Tuesday, September 11, 2007

72 hours til launch

The time is almost upon us, and I'm not ready. I'm speaking about the Femme Fantastik Tour. I've got clothes all over my bed, the unlucky discards on the chair. Shoes cover the floor divided into various piles for comfort, style, and the ah factor. MAC make-up lines my dresser for final selection, but the clothes have to come first, so they wait, lids up ready to be chosen and dropped into the traveling bag. I keep looking at the essentials in a bag in the sink, knowing I have to verify everything against my travel checklist one last time, but can't just yet.

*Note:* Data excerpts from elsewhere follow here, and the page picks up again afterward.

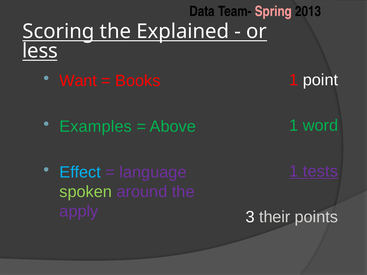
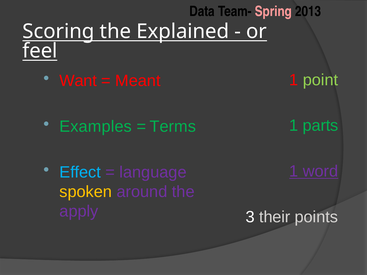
less: less -> feel
point colour: white -> light green
Books: Books -> Meant
word: word -> parts
Above: Above -> Terms
tests: tests -> word
spoken colour: light green -> yellow
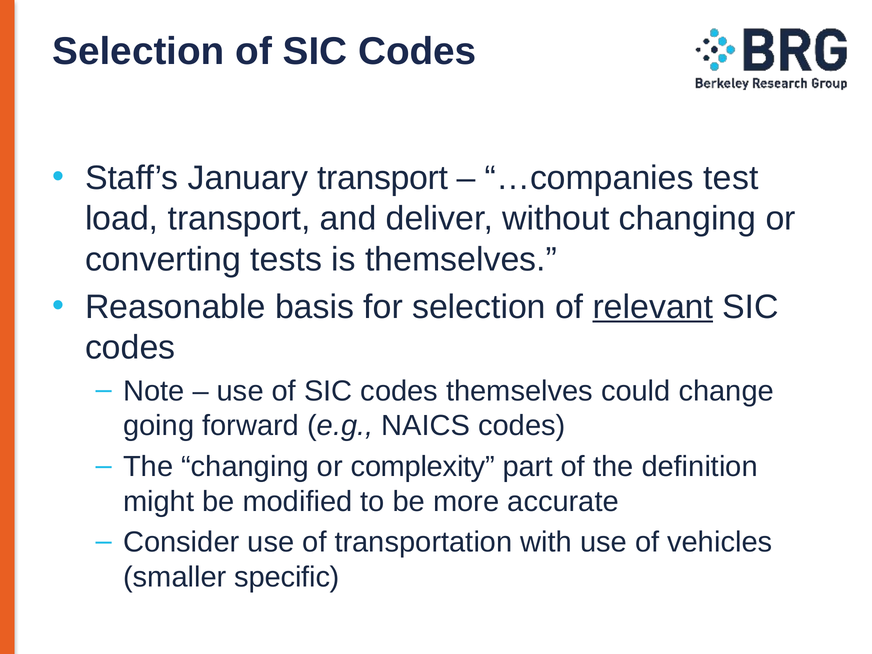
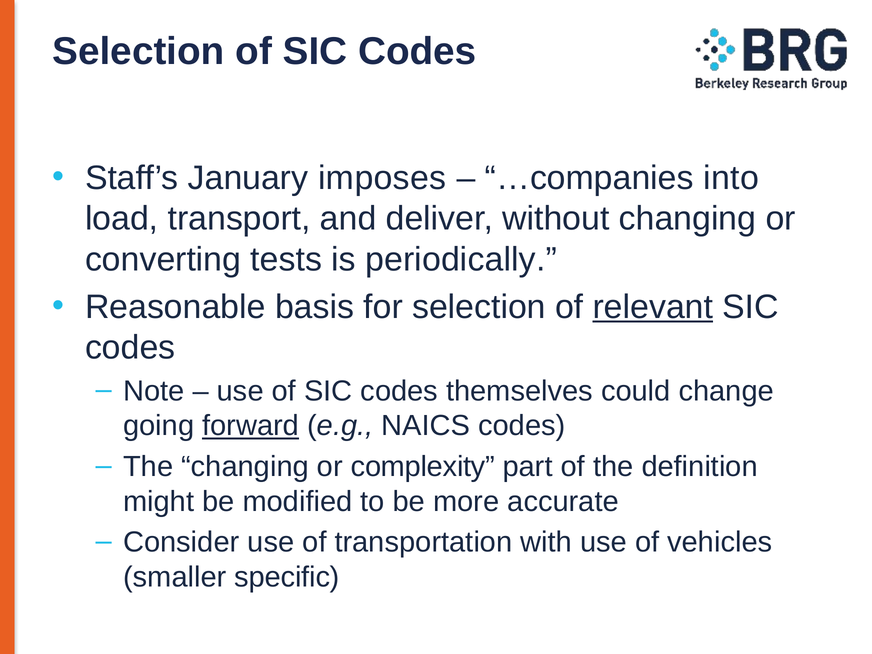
January transport: transport -> imposes
test: test -> into
is themselves: themselves -> periodically
forward underline: none -> present
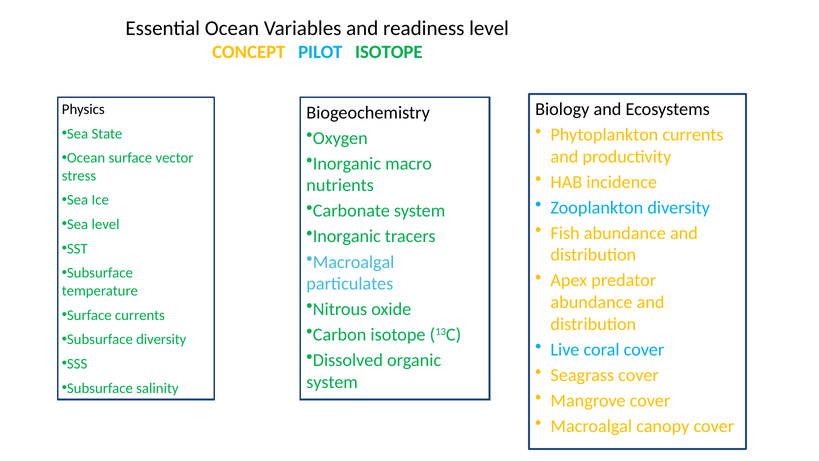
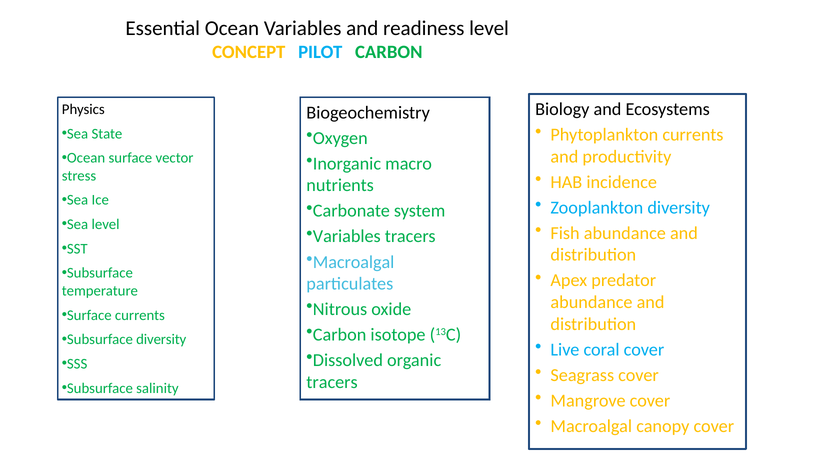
PILOT ISOTOPE: ISOTOPE -> CARBON
Inorganic at (347, 236): Inorganic -> Variables
system at (332, 382): system -> tracers
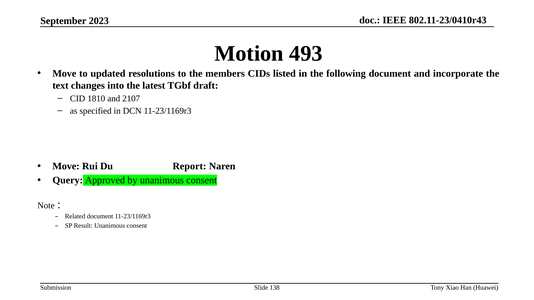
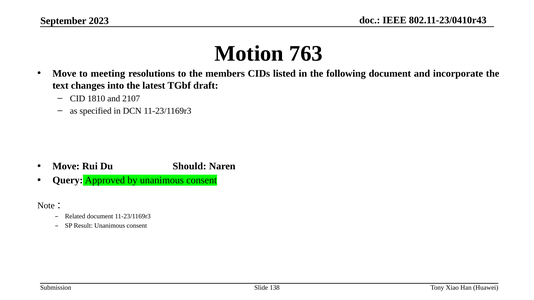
493: 493 -> 763
updated: updated -> meeting
Report: Report -> Should
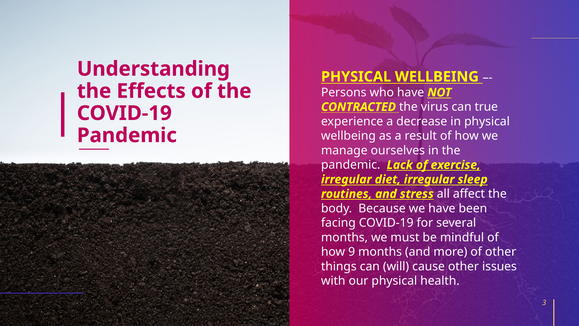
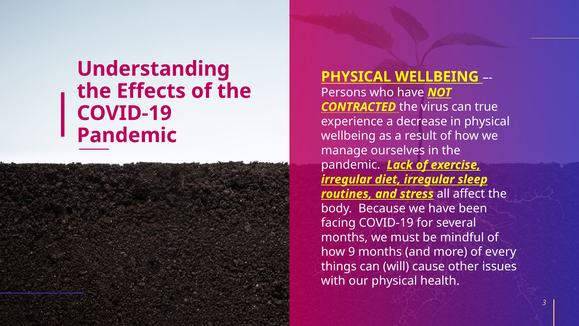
of other: other -> every
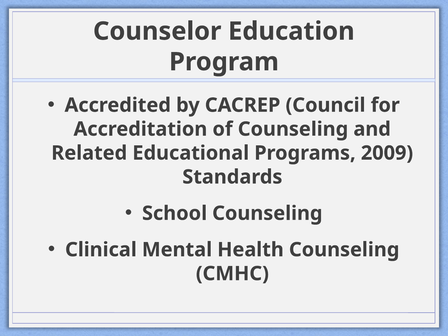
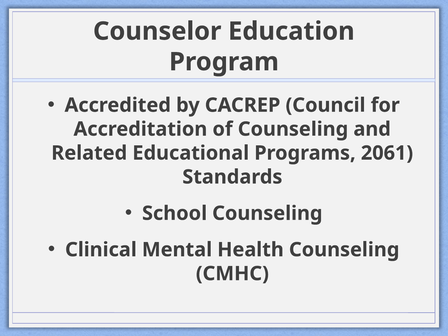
2009: 2009 -> 2061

Too much is in my mind. I still have Galley's to read, a manuscript due, two annotations to write, and a book to read, revisions to complete, and. . .I keep thinking of the young people I'm going to meet on the road. I keep seeing their faces, hearing their voice. Their quick smiles. The light in their eyes when they find out I'm a writer. I have 25 books. But it's not that. I don't want them to know me that way. I want to know them. Why they're in the military. Why at 19, 20, 21 they carry guns. Why they signed their names on papers that said I will fight. Why. . . Why???

I have a son. He's 20. He came home yesterday and I took one look at him and said "Son, you need to get acquainted with an iron." From the tipped up collar of his shirt to the jagged hem of his pants, he wasn't straight. Not a bit of him. He said, "I'm gone slap an apron over this and go to work." He kissed my cheek, gave me that winning smile that's made women swoon since he was in my lap, walked to the car and drove to work. I thought don't give him a gun, he might accidentally shoot me and say 'my bad.'

I've got to get my head together before I see these kids. I don't want to ask why. They might say, for you.